Minnesota's four largest health insurance companies have agreed to put a one-year cap on profits under a deal that aims to help the state budget by cutting back insurers' take from public health programs.

The deal announced Tuesday calls for the plans -- Blue Cross and Blue Shield of Minnesota, HealthPartners, Medica and UCare-- to limit profit margins on taxpayer-funded health programs to 1 percent of revenue in 2011. Any profit above that would be paid back to the state in April 2012.

State Human Services Commissioner Lucinda Jesson said she didn't have exact figures for how much the agreement would mean to the state's bottom line. Had the agreement been in place last year it would have meant a giveback of about $85 million, she said.

That's no windfall relative to the state's $5 billion deficit, but it fits in with Gov. Mark Dayton's effort to find ways to trim soaring health care costs.

Dayton, who had been urging the plans to voluntarily give back to the state, applauded the nonprofit plans "for their civic responsibility in recognizing the state's dire financial condition and helping to reduce our rising health care costs."

Collectively, the state's plans posted profits on public health programs of 3.8 percent in 2010 and 2.6 percent in 2009. That includes the four major plans, plus three smaller ones that aren't part of the agreement.

The four plans said they see the contribution as an appropriate step, given the state's deficit. But several cautioned that the state already has cut health plan rates for the current year, so margins might shrink anyway.

"We agreed to it because we want to be helpful and we thought this was a way to be helpful to the state at this time," said Pat Geraghty, CEO of Blue Cross and Blue Shield of Minnesota.

While Geraghty said he'd prefer the money go toward health care and not general fund use, he said he hopes attention now can shift away from profits toward ways to reduce costs and improve care for patients.

"It allows us now to move on the discussion of how do we put into play the long term infrastructure things, which is the conversation we really want to get to," he said.

House Health and Human Services Finance Committee Chairman Jim Abeler commended Dayton for "pushing" the plans and said the state needs to rework the way it deals with the insurers.

But, he added, plans could calculate the 1 percent a variety of ways and no matter how they calculate it the state's take will not be huge. "It's not a golden goose," said Abeler, R-Anoka.

Reason to cooperate

The plans may have some self-interest in cooperating with the state, which is a big customer. The state spends about $3 billion a year providing health care to more than half a million Minnesotans.
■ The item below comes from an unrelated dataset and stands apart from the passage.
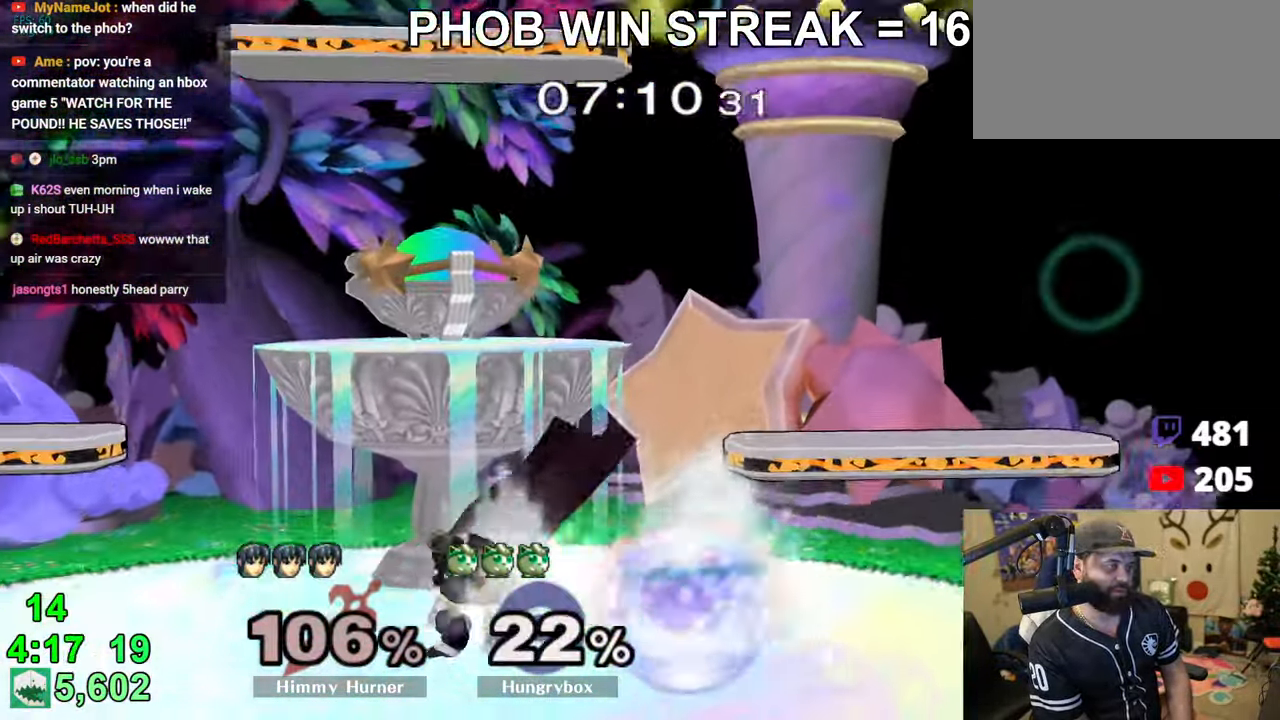
{"buttons": ["A"], "left_stick": "left", "right_stick": "center", "events": [[66, "left_stick", "center"], [166, "left_stick", "up"], [183, "R1", "up"], [233, "R1", "down"], [266, "left_stick", "down-left"], [366, "R1", "up"], [366, "left_stick", "center"], [416, "left_stick", "left"], [500, "A", "down"]]}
With the state facing a deficit -- and possible deficits in the years to come -- lawmakers and the governor have looked at trimming back health care spending to close the budget gap.

UCare announced in March that it would give $30 million to the treasury. Earlier this month, Dayton revamped the state's health care strategy by ordering new competition for businesses that want to cover Minnesotans.

"I think that the health plans recognize the seriousness of the state's budget problems this year," Jesson said. "Especially when they read some of these proposals that would take 100,000 people off of health care. I think that drives home the seriousness to the people in the health care community."

Sen. Sean Nienow, a Republican from Cambridge who has worked on health care payment issues, said he would push to put parameters around how the margins are accounted for.

Another contentious issue centers on reserves, the large pots of money health care companies set aside to cover catastrophic events.

A letter that Blue Cross' Geraghty sent the administration indicates that limits on reserves would be off the table if Blue Cross agreed to a 1 percent profit cap. But Nienow said that's not the case.

"You've got billions in reserves and a portion shouldn't be there, but where should they go?" Nienow said. "I don't have answers to those questions, but they're questions that need to be asked."

Nonprofit requirement

A Blue Cross spokeswoman said Geraghty's letter, obtained by the Star Tribune, was simply a summary of a conversation, not an outline of the deal itself.

Jesson agreed. "That was not the agreement. Certainly the governor did say I'm not going to turn around in two weeks and go after your reserves. But he said he can't dictate what the Legislature's going to do."

While the focus on profits isn't new, a spokeswoman for the Center on Budget and Policy Priorities in Washington, D.C., said it didn't know of another state that has put a cap on insurers' profits to deal with budget shortfalls.

Nonprofit health care companies operate in many other states, but Minnesota is the only one that requires the managed care plans both to operate as a nonprofit and to contract with the state for public programs.

The plans say they have years where they lose money on state programs and years where they post profits. Blue Cross said its five-year average profit margin on state programs is negative 0.9 percent. Medica's five-year return is 1.2 percent. HealthPartners said it was "well below 1 percent." UCare saw a 4.4 percent margin in that timeframe.

"One piece that's missing, there's a lot of work going on with plans working with providers to improve the quality of care and reduce costs," said Ghita Worcester, UCare's senior vice president of public affairs. "We want to make sure they're going hand in glove when we talk about all of this."